Au premier trimestre 2011, le Panel consacrait la moitié de son allocation aux actions, mais seulement 43% en décembre, niveau le plus bas de l'année. Une timide reprise de confiance semble s'amorcer, les gestions affectant désormais 45% de leur portefeuille aux actions, soit un retour sur le niveau de novembre.
Parallèlement, la proportion de cash n'a cessé de progresser l'an dernier, passant de 4% en février à 11% en décembre, plus haut niveau depuis la mi-2009. Là aussi, la tendance semble commencer à s'inverser pour 2012, avec une baisse de 2 points de cette poche monétaire à 9% en janvier. Néanmoins, la quasi-totalité des répondants surpondèrent toujours la part de cash, protection contre les aléas des autres classes d'actifs.

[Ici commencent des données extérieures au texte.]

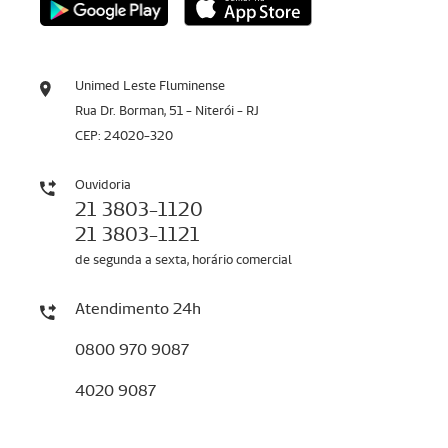
Unimed Leste Fluminense
Rua Dr. Borman, 51 - Niterói - RJ
CEP: 24020-320
Ouvidoria
21 3803-1120
21 3803-1121
de segunda a sexta, horário comercial
Atendimento 24h
0800 970 9087
4020 9087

Comme les mois précédents, les gestions agissent en ordre dispersé. Un tiers a choisi en janvier l'attentisme, en conservant son allocation du mois précédent, un tiers s'est renforcé en actions (+10 points pour la Française AM à 35%, +5 pour AllianzGI à 50%), et le dernier tiers s'est légèrement allégé (- 2 points en moyenne). Désormais, sept panélistes consacrent 50% ou plus de leur portefeuille aux actions, contre quatre le mois précédent. D'ailleurs, le Panel est désormais neutre sur les actions et non plus sous-pondéré.
Si la part de l'obligataire reste stable à 39%, sept gestions se sont renforcées pour quatre qui se sont allégées. Au sein du crédit, les acteurs privilégient les obligations privées, offrant le meilleur couple rendement-risque. Les obligations émergentes et les obligations convertibles font partie des actifs préférés.